Cour Commune de Justice et d'Arbitrage (CCJA) • Arrêt du 26/12/2002

Ohadata J-03-107

Arrêt n° 021/2002, Sté Mobil Oil Côte d'Ivoire c/ S.M.

Catégories : COUR COMMUNE DE JUSTICE ET D'ARBITRAGE (CCJA) • EXECUTION DES DECISIONS DE JUSTICE • SAISIE ATTRIBUTION

Voir Ohadata J-03-122 Le Juris Ohada, n° 1/2003, janvier-mars 2003, p. 9, note. Recueil de jurisprudence de la CCJA, numéro spécial, janvier 2003, p. 65.

Mots clés : VOIES D'EXÉCUTION - SAISIE ATTRIBUTION - LITIGE - JURIDICTION COMPÉTENCE - PRÉSIDENT DE LA JURIDICTION STATUANT EN MATIÈRE D'URGENCE OU MAGISTRAT DÉSIGNE PAR LUI (OUI) - ARTICLE 49 AUPSRVE
PROCÉDURE - COUR SUPRÊME - ARRÊTS - CONTRARIÉTÉ - INTERPRÉTATIONS - COMPÉTENCE DE LA COUR SUPRÊME (OUI) - RENVOI - SURSIS A STATUER

Tout litige relatif à une mesure d'exécution forcée relève, quelle que soit l'origine du titre exécutoire en vertu duquel elle est poursuivie, de la compétence préalable du Président de la juridiction statuant en matière d'urgence et en premier ressort, ou du Magistrat délégué par lui.

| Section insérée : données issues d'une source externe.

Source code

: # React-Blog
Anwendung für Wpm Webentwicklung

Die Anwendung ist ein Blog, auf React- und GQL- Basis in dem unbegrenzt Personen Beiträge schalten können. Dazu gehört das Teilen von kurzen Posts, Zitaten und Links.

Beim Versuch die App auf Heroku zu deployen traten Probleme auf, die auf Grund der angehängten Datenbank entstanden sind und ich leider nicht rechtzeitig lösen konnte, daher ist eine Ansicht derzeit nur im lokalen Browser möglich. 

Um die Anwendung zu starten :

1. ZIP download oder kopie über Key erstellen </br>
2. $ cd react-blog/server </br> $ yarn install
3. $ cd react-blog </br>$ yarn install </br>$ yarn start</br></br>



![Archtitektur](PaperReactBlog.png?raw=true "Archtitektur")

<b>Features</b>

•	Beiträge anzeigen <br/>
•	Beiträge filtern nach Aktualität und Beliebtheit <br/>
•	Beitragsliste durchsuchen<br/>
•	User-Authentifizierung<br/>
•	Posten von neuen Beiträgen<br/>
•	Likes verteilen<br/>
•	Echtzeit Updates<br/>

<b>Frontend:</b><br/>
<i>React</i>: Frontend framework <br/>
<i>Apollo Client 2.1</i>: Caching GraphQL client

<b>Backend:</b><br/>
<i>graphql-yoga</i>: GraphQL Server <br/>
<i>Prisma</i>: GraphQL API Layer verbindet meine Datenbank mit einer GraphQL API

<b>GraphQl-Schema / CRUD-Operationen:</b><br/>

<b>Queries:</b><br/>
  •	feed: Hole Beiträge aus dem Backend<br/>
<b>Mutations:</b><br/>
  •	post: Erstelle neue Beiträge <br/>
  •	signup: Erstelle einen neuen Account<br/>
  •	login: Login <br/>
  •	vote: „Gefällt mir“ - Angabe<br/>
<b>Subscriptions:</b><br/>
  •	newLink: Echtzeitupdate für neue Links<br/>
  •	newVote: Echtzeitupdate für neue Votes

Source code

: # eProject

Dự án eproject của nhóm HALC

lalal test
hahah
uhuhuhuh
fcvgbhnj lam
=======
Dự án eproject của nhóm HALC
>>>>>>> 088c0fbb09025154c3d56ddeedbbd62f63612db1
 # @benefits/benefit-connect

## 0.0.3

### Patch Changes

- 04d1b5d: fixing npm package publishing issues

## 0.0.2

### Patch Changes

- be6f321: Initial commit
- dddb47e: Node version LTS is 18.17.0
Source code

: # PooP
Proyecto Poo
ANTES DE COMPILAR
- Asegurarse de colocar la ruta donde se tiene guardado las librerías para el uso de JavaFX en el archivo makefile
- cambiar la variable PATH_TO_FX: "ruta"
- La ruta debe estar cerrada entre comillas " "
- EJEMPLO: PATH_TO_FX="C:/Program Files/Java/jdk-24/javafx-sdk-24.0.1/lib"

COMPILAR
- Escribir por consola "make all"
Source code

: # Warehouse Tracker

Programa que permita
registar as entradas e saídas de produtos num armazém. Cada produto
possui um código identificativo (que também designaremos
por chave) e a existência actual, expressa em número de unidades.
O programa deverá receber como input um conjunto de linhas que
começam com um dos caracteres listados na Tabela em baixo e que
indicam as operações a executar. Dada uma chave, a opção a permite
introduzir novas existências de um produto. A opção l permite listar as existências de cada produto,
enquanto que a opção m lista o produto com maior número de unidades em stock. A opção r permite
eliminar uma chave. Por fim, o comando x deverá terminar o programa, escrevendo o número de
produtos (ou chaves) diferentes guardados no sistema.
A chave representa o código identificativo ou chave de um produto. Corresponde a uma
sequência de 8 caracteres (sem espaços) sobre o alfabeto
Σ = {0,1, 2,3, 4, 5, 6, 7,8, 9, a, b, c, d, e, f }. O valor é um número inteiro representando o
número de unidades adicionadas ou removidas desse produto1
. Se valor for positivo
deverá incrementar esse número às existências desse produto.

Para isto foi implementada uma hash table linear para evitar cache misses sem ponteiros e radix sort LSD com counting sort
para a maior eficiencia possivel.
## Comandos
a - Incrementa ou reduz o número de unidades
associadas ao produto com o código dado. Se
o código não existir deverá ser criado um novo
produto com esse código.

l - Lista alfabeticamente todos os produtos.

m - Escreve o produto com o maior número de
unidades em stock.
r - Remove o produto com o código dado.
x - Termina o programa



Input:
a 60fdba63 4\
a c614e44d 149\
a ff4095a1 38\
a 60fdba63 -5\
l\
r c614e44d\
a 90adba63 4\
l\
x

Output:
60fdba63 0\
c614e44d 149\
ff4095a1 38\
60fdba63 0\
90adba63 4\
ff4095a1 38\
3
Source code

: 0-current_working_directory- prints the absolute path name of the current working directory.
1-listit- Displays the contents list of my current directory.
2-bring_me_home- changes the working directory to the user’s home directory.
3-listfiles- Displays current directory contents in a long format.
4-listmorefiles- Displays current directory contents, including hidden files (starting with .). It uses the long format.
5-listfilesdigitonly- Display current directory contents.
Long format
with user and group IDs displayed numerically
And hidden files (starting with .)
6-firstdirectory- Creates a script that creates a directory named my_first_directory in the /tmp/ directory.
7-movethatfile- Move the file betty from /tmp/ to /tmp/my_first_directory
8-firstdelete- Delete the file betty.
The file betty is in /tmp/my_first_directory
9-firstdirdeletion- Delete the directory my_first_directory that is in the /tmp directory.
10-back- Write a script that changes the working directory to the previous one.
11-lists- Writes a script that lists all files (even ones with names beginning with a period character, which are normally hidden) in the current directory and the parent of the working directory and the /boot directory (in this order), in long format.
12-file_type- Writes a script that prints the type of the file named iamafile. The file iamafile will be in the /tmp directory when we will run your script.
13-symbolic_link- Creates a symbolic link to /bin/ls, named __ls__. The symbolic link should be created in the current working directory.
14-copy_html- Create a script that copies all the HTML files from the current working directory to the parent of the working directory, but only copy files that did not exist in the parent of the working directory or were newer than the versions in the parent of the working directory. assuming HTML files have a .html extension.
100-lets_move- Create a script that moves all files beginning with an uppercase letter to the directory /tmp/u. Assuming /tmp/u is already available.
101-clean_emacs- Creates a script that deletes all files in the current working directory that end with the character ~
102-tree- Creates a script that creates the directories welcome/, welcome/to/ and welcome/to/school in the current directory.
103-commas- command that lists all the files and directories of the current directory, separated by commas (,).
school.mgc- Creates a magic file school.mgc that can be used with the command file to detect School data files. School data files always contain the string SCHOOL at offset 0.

Méconnaît l'article 49 de l'Acte Uniforme portant voies d'exécution, une Cour d'Appel qui, pour confirmer l'ordonnance attaquée, retient que la décision rendue par la Cour Suprême (de Côte d'ivoire) avait acquis l'autorité de la chose jugée, et qu'en application des dispositions de l'article 222 -C. pr. Civ. de la République de Côte d'Ivoire, elle ne pouvait être remise en cause par les juridictions d'un degré inférieur. Les dispositions d'ordre interne visées n'étant pas applicables en l'espèce, l'arrêt de la Cour d'Appel encourt la cassation.

L'arrêt dont l'exécution est poursuivie ne s'étant prononcé à aucun moment sur le sort à réserver à l'arrêt ayant acquis l'autorité de la chose jugée, alors que la contrariété entre ces deux arrêts est évidente, seule la Cour Suprême de Côte d'Ivoire est compétente pour interpréter ses propres décisions, dès lors que le litige présente à juger une question soulevant une difficulté sérieuse de nature à justifier le renvoi. En conséquence, il y a lieu de surseoir à statuer jusqu'à ce que ladite Cour se prononce.